Table of Contents
Fetching ...

FEMBA: Efficient and Scalable EEG Analysis with a Bidirectional Mamba Foundation Model

Anna Tegon, Thorir Mar Ingolfsson, Xiaying Wang, Luca Benini, Yawei Li

TL;DR

FEMBA introduces a bidirectional state-space EEG model built on Mamba to overcome the quadratic bottleneck of Transformer architectures for long EEG sequences. Pretrained on over $21{,}000$ hours of unlabeled EEG, FEMBA achieves competitive performance on TUAB, TUAR, and TUSL while significantly reducing FLOPs and memory, including a Tiny 7.8M-parameter variant suitable for edge devices. The approach combines a four-size architecture with forward and backward processing, a self-supervised masking objective, and lightweight decoders, enabling scalable deployments from hospital-scale analysis to wearable devices. Overall, FEMBA demonstrates that linear-time state-space models can rival Transformer-based EEG models, offering practical advantages for real-world, resource-constrained settings.

Abstract

Accurate and efficient electroencephalography (EEG) analysis is essential for detecting seizures and artifacts in long-term monitoring, with applications spanning hospital diagnostics to wearable health devices. Robust EEG analytics have the potential to greatly improve patient care. However, traditional deep learning models, especially Transformer-based architectures, are hindered by their quadratic time and memory complexity, making them less suitable for resource-constrained environments. To address these challenges, we present FEMBA (Foundational EEG Mamba + Bidirectional Architecture), a novel self-supervised framework that establishes new efficiency benchmarks for EEG analysis through bidirectional state-space modeling. Unlike Transformer-based models, which incur quadratic time and memory complexity, FEMBA scales linearly with sequence length, enabling more scalable and efficient processing of extended EEG recordings. Trained on over 21,000 hours of unlabeled EEG and fine-tuned on three downstream tasks, FEMBA achieves competitive performance in comparison with transformer models, with significantly lower computational cost. Specifically, it reaches 81.82% balanced accuracy (0.8921 AUROC) on TUAB and 0.949 AUROC on TUAR, while a tiny 7.8M-parameter variant demonstrates viability for resource-constrained devices. These results pave the way for scalable, general-purpose EEG analytics in both clinical and highlight FEMBA as a promising candidate for wearable applications.
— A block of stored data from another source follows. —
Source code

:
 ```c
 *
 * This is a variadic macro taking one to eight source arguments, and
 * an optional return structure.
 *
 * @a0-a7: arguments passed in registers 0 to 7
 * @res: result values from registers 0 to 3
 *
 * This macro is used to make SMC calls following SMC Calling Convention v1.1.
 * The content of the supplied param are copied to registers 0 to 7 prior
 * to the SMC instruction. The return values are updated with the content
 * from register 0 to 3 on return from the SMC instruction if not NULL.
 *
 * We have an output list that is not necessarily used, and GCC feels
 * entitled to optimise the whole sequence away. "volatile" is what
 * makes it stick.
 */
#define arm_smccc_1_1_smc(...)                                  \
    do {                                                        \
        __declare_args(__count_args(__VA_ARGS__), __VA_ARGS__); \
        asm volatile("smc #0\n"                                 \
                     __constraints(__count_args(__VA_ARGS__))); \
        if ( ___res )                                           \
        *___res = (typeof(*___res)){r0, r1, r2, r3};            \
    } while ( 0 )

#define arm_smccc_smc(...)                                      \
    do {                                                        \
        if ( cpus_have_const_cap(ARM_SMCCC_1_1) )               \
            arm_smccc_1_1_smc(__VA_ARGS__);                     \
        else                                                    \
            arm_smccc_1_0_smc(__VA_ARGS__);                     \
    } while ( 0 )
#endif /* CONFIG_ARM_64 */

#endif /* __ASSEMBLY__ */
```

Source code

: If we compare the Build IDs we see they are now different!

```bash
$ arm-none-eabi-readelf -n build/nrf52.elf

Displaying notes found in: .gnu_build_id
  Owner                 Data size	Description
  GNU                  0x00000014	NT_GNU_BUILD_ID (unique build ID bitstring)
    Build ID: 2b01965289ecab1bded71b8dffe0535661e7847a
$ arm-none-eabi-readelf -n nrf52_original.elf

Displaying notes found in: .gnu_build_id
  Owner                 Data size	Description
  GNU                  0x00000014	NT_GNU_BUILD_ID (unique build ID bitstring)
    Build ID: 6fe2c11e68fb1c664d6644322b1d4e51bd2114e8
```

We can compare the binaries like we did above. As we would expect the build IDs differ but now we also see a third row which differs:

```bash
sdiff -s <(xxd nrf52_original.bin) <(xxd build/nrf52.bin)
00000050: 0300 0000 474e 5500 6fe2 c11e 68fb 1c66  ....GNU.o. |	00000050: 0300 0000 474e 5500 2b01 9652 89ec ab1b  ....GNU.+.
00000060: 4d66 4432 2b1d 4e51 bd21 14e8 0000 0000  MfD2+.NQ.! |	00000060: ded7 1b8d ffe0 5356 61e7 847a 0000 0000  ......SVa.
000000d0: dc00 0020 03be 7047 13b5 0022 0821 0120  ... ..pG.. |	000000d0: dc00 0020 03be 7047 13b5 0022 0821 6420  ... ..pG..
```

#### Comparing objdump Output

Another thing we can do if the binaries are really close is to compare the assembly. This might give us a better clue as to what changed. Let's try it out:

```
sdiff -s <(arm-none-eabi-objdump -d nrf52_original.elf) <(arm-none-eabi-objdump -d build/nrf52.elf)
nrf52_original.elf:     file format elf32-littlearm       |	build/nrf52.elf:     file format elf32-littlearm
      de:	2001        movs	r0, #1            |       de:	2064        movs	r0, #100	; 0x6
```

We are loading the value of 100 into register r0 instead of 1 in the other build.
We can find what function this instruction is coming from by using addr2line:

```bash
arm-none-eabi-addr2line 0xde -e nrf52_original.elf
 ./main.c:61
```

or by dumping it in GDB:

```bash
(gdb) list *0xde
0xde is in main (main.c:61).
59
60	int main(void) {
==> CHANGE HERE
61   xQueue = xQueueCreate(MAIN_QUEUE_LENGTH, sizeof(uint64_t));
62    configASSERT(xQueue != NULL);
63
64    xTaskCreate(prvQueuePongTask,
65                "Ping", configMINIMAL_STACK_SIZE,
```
FEMBA: Efficient and Scalable EEG Analysis with a Bidirectional Mamba Foundation Model

TL;DR

FEMBA introduces a bidirectional state-space EEG model built on Mamba to overcome the quadratic bottleneck of Transformer architectures for long EEG sequences. Pretrained on over hours of unlabeled EEG, FEMBA achieves competitive performance on TUAB, TUAR, and TUSL while significantly reducing FLOPs and memory, including a Tiny 7.8M-parameter variant suitable for edge devices. The approach combines a four-size architecture with forward and backward processing, a self-supervised masking objective, and lightweight decoders, enabling scalable deployments from hospital-scale analysis to wearable devices. Overall, FEMBA demonstrates that linear-time state-space models can rival Transformer-based EEG models, offering practical advantages for real-world, resource-constrained settings.

Abstract

Accurate and efficient electroencephalography (EEG) analysis is essential for detecting seizures and artifacts in long-term monitoring, with applications spanning hospital diagnostics to wearable health devices. Robust EEG analytics have the potential to greatly improve patient care. However, traditional deep learning models, especially Transformer-based architectures, are hindered by their quadratic time and memory complexity, making them less suitable for resource-constrained environments. To address these challenges, we present FEMBA (Foundational EEG Mamba + Bidirectional Architecture), a novel self-supervised framework that establishes new efficiency benchmarks for EEG analysis through bidirectional state-space modeling. Unlike Transformer-based models, which incur quadratic time and memory complexity, FEMBA scales linearly with sequence length, enabling more scalable and efficient processing of extended EEG recordings. Trained on over 21,000 hours of unlabeled EEG and fine-tuned on three downstream tasks, FEMBA achieves competitive performance in comparison with transformer models, with significantly lower computational cost. Specifically, it reaches 81.82% balanced accuracy (0.8921 AUROC) on TUAB and 0.949 AUROC on TUAR, while a tiny 7.8M-parameter variant demonstrates viability for resource-constrained devices. These results pave the way for scalable, general-purpose EEG analytics in both clinical and highlight FEMBA as a promising candidate for wearable applications.

Paper Structure

This paper contains 25 sections, 4 equations, 3 figures, 4 tables.

Figures (3)

  • Figure 1: Overview of the proposed FEMBA (Foundational Mamba + Bidirectional Architecture) pipeline. The input signal (with channels $C$ and length $T$) is first tokenized via a 2D convolution and flattening layer. Random masking is then applied to a subset of the patches for self-supervised learning. The masked tokens pass through the FEMBA encoder, which stacks multiple Bidirectional Mamba blocks. Within each block, the sequence is processed by parallel forward and backward Mamba components (the backward component operating on a temporally reversed input sequence). The outputs from both directions are then combined (e.g., via summation) to capture dependencies from both past and future contexts before potentially passing through normalization and feed-forward layers. Finally, a lightweight decoder (for reconstruction) or a classification head (for downstream tasks) reconstructs or classifies the signals, respectively.
  • Figure 2: Example of signal reconstruction during pre-training, with masked segments indicated in gray.
  • Figure 3: Comparison of LaBraM jianglarge, FEMBA, and EEGFormer chen2024eegformer in terms of computational inference (left) and memory usage (in megabytes, MB) (right)